[Stored entries]

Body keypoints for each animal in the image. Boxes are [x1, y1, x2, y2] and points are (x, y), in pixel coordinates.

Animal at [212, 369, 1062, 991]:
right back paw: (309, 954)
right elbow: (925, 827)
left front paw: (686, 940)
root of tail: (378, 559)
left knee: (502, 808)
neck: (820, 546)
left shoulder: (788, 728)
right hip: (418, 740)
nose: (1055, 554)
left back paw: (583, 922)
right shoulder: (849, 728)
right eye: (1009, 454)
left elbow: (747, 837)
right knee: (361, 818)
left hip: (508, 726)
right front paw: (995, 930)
...
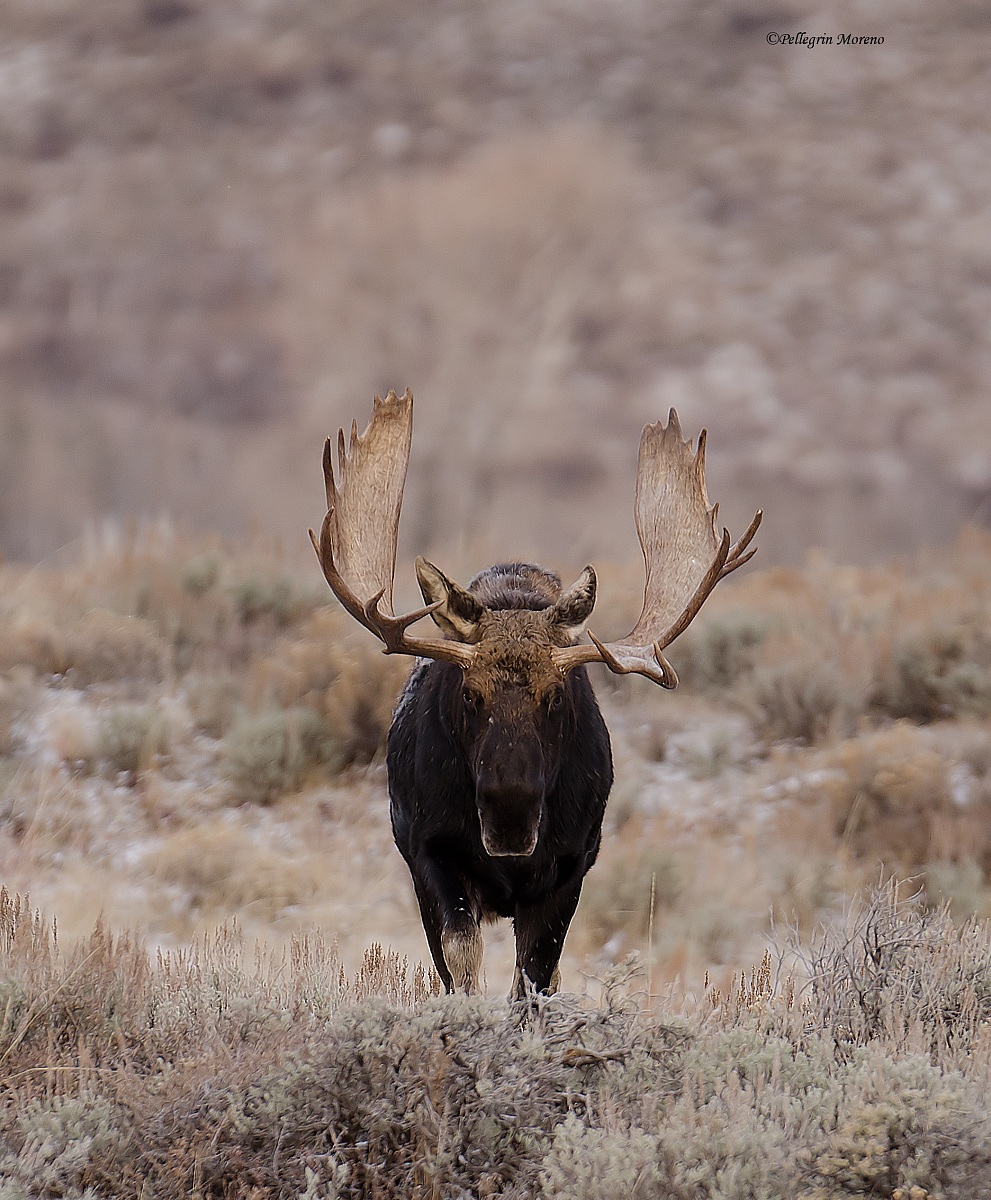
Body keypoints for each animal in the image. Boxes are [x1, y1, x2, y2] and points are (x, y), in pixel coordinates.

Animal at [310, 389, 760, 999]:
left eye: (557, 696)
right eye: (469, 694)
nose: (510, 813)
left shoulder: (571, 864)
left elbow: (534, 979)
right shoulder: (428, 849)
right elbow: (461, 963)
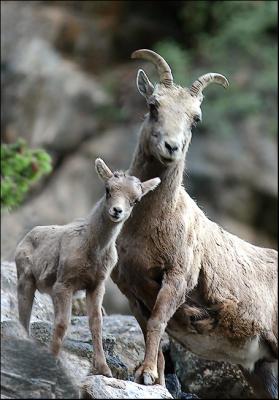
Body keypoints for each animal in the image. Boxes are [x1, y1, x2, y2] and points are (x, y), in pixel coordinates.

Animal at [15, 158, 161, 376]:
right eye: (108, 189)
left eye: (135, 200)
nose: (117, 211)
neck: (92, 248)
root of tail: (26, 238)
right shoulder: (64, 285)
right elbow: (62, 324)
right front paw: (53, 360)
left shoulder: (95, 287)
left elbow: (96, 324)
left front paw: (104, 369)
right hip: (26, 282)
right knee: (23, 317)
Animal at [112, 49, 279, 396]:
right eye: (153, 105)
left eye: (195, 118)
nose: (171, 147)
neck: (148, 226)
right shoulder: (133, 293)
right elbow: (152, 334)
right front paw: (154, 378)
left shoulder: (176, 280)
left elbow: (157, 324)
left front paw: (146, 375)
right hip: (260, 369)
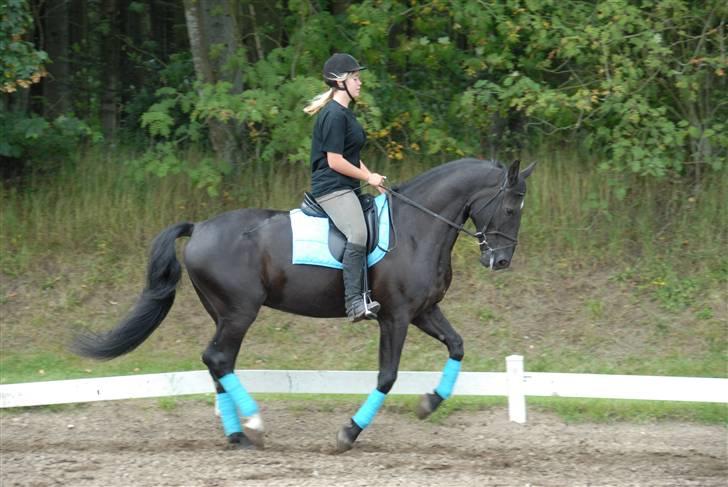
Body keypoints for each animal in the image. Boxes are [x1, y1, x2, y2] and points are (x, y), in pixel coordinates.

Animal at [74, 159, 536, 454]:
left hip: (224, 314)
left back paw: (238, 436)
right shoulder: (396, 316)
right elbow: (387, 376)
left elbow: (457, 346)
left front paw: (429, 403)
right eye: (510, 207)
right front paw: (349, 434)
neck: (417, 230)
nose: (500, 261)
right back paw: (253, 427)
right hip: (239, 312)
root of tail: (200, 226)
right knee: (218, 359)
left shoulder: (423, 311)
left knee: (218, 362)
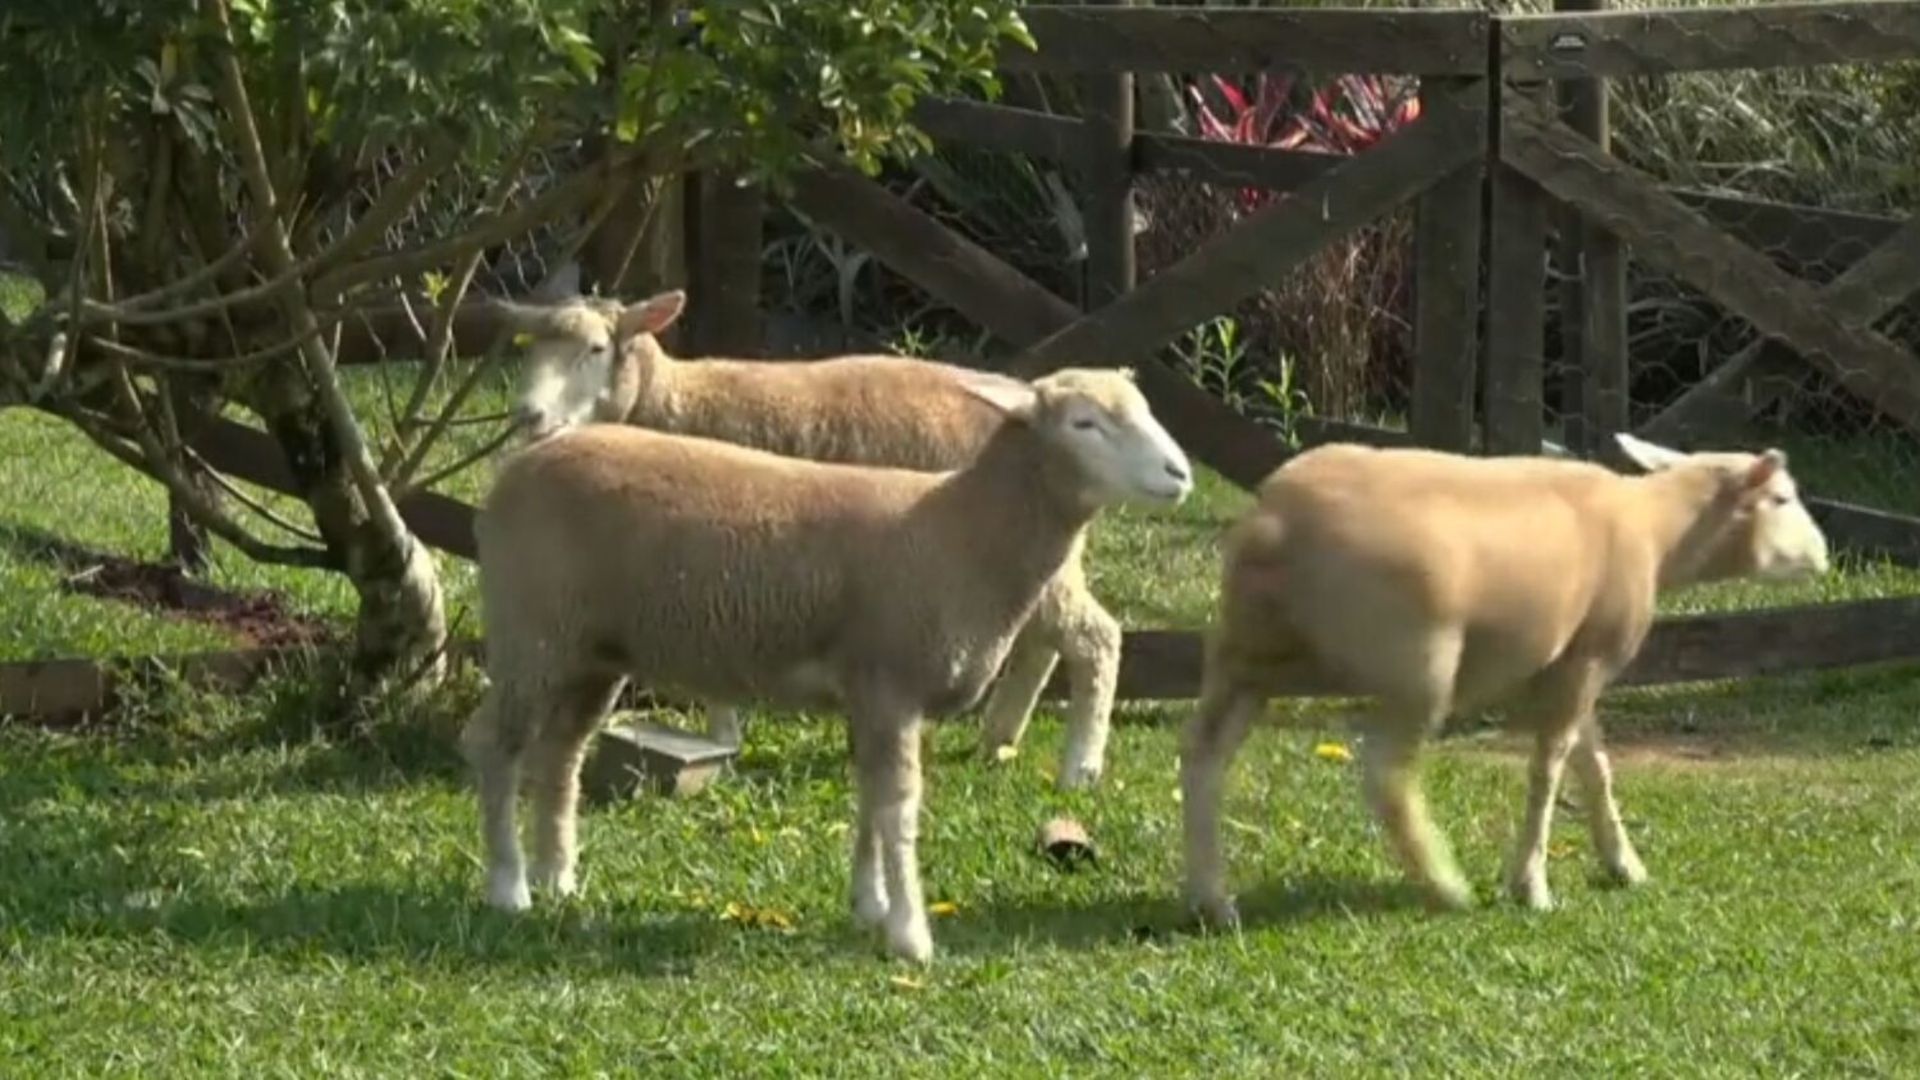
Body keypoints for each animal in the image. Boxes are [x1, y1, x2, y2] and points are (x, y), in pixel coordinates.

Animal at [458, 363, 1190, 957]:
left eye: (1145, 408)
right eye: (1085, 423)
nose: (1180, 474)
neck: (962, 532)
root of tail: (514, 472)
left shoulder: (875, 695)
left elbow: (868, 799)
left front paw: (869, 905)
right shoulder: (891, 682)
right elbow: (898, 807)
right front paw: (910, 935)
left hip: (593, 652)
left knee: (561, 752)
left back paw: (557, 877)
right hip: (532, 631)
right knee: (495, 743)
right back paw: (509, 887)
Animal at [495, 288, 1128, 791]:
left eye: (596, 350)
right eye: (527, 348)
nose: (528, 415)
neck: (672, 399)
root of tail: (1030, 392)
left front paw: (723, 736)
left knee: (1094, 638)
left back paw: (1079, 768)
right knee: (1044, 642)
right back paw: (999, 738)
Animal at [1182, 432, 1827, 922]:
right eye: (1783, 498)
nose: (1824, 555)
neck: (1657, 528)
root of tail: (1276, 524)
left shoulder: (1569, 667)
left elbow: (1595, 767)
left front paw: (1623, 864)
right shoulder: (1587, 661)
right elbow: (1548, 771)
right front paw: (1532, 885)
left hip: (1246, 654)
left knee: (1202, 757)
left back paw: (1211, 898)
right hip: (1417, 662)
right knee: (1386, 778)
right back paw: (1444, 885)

### [How to complete this task]
Retype only the stretch of lines above starting at the one with "left front paw: (869, 905)" and stopping at the one with "right back paw: (1444, 885)", exactly as written, with both kept.

### [Answer to the problem]
left front paw: (869, 905)
right shoulder: (891, 682)
right elbow: (898, 807)
right front paw: (910, 935)
left hip: (593, 652)
left knee: (561, 752)
left back paw: (557, 877)
right hip: (532, 631)
right knee: (495, 743)
right back paw: (509, 887)
Animal at [495, 288, 1128, 791]:
left eye: (596, 350)
right eye: (527, 348)
nose: (528, 415)
neck: (672, 399)
root of tail: (1030, 392)
left front paw: (723, 736)
left knee: (1094, 638)
left back paw: (1079, 768)
right knee: (1044, 642)
right back paw: (999, 738)
Animal at [1182, 432, 1827, 922]:
right eye: (1783, 498)
nose: (1824, 555)
neck: (1657, 528)
root of tail: (1276, 524)
left shoulder: (1569, 667)
left elbow: (1595, 767)
left front paw: (1623, 864)
right shoulder: (1587, 661)
right elbow: (1548, 771)
right front paw: (1532, 885)
left hip: (1246, 654)
left knee: (1202, 757)
left back paw: (1211, 898)
right hip: (1417, 662)
right knee: (1386, 778)
right back paw: (1444, 885)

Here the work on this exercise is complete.